Il Papa al Campo profughi di Aida: tragica la costruzione del muro. Per la pace occorre
andare oltre le recriminazioni e rompere il ciclo delle violenze
Esprimo “la mia solidarietà a tutti i Palestinesi senza casa, che bramano di poter
tornare ai luoghi natii, o di vivere permanentemente in una patria propria”. Con queste
parole il Papa ha salutato i profughi del Campo di Aida dove vivono circa 7 mila persone.
Secondo l’Onu i profughi palestinesi sono circa 4 milioni e 600 mila. Nei territori
palestinesi gli sfollati sono un milione e 300 mila. L’incontro si è svolto proprio
a ridosso del muro di separazione eretto da Israele. Nel Campo - Benedetto XVI ha
incontrato - come è stato a Gerusalemme per la famiglia del soldato Shalit prigioniero
di Hamas - due bambine, una cristiana e l’altra musulmana, figlie di genitori detenuti
in Israele. Il Pontefice ha sottolineato la sua solidarietà per la sofferenza della
popolazione palestinese. “È comprensibile – ha detto - che vi sentiate spesso frustrati.
Le vostre legittime aspirazioni ad una patria permanente, ad uno Stato Palestinese
indipendente, restano incompiute. E voi, al contrario, vi sentite intrappolati, come
molti in questa regione e nel mondo, in una spirale di violenza, di attacchi e contrattacchi,
di vendette e di distruzioni continue”. Ha quindi rilevato “dura consapevolezza del
punto morto a cui sembrano essere giunti i contatti tra Israeliani e Palestinesi
– il muro. In un mondo in cui le frontiere vengono sempre più aperte – al commercio,
ai viaggi, alla mobilità della gente, agli scambi culturali – è tragico vedere che
vengono tuttora eretti dei muri. Quanto aspiriamo a vedere i frutti del ben più difficile
compito di edificare la pace! Quanto ardentemente preghiamo perché finiscano le ostilità
che hanno causato l’erezione di questo muro!”. Quindi ha aggiunto: “Da entrambe le
parti del muro è necessario grande coraggio per superare la paura e la sfiducia, se
si vuole contrastare il bisogno di vendetta per perdite o ferimenti. Occorre magnanimità
per ricercare la riconciliazione dopo anni di scontri armati. E tuttavia la storia
ci insegna che la pace viene soltanto quando le parti in conflitto sono disposte ad
andare oltre le recriminazioni e a lavorare insieme a fini comuni, prendendo sul serio
gli interessi e le preoccupazioni degli altri e cercando decisamente di costruire
un’atmosfera di fiducia. Deve esserci una determinazione ad intraprendere iniziative
forti e creative per la riconciliazione: se ciascuno insiste su concessioni preliminari
da parte dell’altro, il risultato sarà soltanto lo stallo delle trattative”. Ha ribadito
la necessità di un intervento della comunità internazionale perché “nessuno s’attende
che i popoli Palestinese e Israeliano” arrivino da soli ad una soluzione del conflitto.

* Consegne:
**A)** Puoi aggiornare il brano sul Papa ad Aida, dalla parte che comincia con le parole contenenti "Secondo l’Onu i" fino a quella che termina con "sentiate spesso frustrati.", mettendo "Papa" al posto di "Pontefice"?
**B)** Come prosegue l'articolo sulla visita del Papa al campo di Aida dopo l'ultima frase riportata? Scrivine tu il seguito.

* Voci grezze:
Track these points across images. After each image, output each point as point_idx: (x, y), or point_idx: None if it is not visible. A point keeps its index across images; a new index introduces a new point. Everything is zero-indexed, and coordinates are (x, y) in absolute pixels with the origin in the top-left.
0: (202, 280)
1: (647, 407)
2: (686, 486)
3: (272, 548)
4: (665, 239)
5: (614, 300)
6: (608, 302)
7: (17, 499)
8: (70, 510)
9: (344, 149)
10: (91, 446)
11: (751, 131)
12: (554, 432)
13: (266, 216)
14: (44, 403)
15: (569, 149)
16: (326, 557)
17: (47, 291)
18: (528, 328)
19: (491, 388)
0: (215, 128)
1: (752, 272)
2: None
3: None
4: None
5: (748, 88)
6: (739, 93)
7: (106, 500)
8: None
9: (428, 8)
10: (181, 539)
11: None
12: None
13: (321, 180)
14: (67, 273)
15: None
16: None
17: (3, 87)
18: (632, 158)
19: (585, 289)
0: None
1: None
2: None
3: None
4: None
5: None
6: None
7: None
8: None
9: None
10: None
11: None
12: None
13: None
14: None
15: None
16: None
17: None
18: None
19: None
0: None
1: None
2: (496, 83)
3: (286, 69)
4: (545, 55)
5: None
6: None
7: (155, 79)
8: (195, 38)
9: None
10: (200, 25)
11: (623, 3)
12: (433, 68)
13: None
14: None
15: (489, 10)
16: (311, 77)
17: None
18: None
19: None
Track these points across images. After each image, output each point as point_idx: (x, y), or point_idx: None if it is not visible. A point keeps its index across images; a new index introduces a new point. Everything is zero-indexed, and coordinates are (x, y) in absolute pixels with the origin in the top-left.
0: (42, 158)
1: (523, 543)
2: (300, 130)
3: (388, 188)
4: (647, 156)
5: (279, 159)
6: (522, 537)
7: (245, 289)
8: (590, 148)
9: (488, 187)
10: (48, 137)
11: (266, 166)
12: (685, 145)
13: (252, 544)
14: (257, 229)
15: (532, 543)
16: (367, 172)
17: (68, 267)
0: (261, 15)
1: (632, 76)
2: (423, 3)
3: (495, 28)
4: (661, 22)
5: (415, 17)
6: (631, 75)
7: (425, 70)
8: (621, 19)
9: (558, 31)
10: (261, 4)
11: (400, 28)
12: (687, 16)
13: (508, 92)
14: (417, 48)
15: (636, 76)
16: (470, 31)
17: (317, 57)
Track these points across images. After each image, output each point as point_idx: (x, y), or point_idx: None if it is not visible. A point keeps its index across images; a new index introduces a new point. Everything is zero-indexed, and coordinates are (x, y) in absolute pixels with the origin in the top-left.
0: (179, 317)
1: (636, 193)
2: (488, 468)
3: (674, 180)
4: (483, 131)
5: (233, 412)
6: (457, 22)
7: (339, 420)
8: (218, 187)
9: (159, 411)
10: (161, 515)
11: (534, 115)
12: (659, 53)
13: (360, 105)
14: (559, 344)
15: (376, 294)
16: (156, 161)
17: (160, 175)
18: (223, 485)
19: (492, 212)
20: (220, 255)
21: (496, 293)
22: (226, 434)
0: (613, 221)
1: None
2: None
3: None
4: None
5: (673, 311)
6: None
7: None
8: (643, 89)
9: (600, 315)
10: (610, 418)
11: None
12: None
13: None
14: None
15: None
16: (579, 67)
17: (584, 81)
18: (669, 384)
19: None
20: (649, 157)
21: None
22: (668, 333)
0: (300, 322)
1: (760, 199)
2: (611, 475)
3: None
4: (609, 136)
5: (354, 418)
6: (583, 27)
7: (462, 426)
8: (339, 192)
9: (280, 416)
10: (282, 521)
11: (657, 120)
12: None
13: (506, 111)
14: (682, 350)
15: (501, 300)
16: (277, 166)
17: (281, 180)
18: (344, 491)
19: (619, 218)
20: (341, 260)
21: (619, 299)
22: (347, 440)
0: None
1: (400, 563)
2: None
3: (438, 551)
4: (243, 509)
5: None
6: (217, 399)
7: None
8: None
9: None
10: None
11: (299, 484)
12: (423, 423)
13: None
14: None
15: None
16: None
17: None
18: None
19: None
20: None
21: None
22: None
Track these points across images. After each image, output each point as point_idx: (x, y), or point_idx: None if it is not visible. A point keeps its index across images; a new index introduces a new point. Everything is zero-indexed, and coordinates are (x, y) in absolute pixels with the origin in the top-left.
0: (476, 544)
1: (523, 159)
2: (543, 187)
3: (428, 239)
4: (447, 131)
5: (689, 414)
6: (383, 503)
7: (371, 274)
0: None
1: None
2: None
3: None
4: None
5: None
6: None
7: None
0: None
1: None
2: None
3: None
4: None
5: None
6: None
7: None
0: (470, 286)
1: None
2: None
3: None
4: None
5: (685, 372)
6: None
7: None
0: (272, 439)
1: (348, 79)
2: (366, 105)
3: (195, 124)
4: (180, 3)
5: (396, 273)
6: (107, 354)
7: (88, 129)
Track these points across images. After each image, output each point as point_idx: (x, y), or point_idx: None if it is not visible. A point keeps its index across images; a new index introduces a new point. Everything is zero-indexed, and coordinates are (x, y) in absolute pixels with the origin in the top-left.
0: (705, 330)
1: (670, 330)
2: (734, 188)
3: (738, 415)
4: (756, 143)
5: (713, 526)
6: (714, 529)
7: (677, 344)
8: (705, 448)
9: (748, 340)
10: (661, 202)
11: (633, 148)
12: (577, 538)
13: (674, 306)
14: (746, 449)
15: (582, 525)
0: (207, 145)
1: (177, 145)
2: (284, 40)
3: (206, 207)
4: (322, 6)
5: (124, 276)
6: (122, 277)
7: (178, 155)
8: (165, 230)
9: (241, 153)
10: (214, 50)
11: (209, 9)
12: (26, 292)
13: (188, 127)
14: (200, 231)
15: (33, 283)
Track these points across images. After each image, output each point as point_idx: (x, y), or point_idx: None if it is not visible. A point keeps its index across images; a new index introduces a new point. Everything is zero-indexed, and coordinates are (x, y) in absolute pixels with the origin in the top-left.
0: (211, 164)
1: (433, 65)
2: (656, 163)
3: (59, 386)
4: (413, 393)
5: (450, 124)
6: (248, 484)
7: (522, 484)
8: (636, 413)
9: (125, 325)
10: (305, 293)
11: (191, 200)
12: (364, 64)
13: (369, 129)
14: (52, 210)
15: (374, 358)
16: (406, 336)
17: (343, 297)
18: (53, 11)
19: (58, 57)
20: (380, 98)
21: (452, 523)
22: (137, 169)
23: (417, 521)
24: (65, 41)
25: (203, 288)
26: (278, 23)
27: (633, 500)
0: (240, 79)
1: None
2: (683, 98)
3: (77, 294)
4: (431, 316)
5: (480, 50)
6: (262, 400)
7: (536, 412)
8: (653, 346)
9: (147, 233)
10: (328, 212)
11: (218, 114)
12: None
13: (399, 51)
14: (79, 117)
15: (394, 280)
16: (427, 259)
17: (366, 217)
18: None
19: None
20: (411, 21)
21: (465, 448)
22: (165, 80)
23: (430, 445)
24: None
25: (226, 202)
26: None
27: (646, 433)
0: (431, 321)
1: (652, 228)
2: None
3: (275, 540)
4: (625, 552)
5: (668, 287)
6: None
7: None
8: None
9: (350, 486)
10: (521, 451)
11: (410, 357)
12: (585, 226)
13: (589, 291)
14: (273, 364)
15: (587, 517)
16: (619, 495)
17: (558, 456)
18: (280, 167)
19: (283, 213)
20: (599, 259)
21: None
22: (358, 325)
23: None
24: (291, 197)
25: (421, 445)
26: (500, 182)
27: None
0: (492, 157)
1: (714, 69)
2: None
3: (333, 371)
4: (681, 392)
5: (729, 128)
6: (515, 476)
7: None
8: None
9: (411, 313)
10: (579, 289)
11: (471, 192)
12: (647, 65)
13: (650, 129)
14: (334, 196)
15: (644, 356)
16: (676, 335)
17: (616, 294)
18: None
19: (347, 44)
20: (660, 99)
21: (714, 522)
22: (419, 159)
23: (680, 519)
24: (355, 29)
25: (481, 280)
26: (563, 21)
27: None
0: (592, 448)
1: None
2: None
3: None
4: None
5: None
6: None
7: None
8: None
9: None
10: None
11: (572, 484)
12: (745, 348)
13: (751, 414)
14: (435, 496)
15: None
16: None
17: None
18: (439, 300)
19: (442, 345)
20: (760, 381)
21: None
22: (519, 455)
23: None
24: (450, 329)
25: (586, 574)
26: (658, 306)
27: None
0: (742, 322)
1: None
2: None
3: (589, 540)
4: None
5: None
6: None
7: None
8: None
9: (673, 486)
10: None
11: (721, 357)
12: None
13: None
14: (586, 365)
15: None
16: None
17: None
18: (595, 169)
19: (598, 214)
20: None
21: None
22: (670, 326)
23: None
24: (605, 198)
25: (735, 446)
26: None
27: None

* Risposte per consegna:
**A)**
Secondo l’Onu i profughi palestinesi sono circa 4 milioni e 600 mila. Nei territori
palestinesi gli sfollati sono un milione e 300 mila. L’incontro si è svolto proprio
a ridosso del muro di separazione eretto da Israele. Nel Campo - Benedetto XVI ha
incontrato - come è stato a Gerusalemme per la famiglia del soldato Shalit prigioniero
di Hamas - due bambine, una cristiana e l’altra musulmana, figlie di genitori detenuti
in Israele. Il Papa ha sottolineato la sua solidarietà per la sofferenza della
popolazione palestinese. “È comprensibile – ha detto - che vi sentiate spesso frustrati.

**B)**
Ecco il testo integrale del discorso del Papa: Signor
Presidente, Cari Amici, la mia
visita al Campo Profughi di Aida questo pomeriggio mi offre la gradita opportunità
di esprimere la mia solidarietà a tutti i Palestinesi senza casa, che bramano di poter
tornare ai luoghi natii, o di vivere permanentemente in una patria propria. Grazie,
Signor Presidente, per il suo cortese saluto. E grazie anche a Lei, Signora Abu Zayd,
e agli altri speaker. A tutti gli ufficiali della United Nations Relief and Works
Agency (Agenzia per il soccorso e il sostegno delle Nazioni Unite), che si prendono
cura dei profughi, manifesto l’apprezzamento che provano innumerevoli uomini e donne
di tutto il mondo per l’opera fatta qui ed in altri campi nella regione. Estendo
un saluto particolare ai bambini e agli insegnanti della scuola. Attraverso il vostro
impegno nell’educazione esprimete speranza nel futuro. A tutti i giovani qui presenti
dico: rinnovate i vostri sforzi per prepararvi al tempo in cui sarete responsabili
degli affari del popolo Palestinese negli anni a venire. I genitori hanno qui un ruolo
molto importante. A tutte le famiglie presenti in questo campo dico: non mancate di
sostenere i vostri figli nei loro studi e nel coltivare i loro doni, così che non
vi sia scarsità di personale ben formato per occupare nel futuro posizioni di responsabilità
nella comunità Palestinese. So che molte vostre famiglie sono divise – a causa di
imprigionamento di membri della famiglia o di restrizioni alla libertà di movimento
– e che molti tra voi hanno sperimentato perdite nel corso delle ostilità. Il mio
cuore si unisce a quello di coloro che, per tale ragione, soffrono. Siate certi che
tutti i profughi Palestinesi nel mondo, specie quelli che hanno perso casa e persone
care durante il recente conflitto di Gaza, sono costantemente ricordati nelle mie
preghiere. Desidero dare atto del buon lavoro
svolto da molte agenzie della Chiesa nel prendersi cura dei profughi qui e in altre
parti dei Territori Palestinesi. La Missione Pontificia per la Palestina, fondata
circa sessant’anni orsono per coordinare l’assistenza umanitaria cattolica ai rifugiati,
continua la propria opera molto necessaria fianco a fianco di altre simili organizzazioni.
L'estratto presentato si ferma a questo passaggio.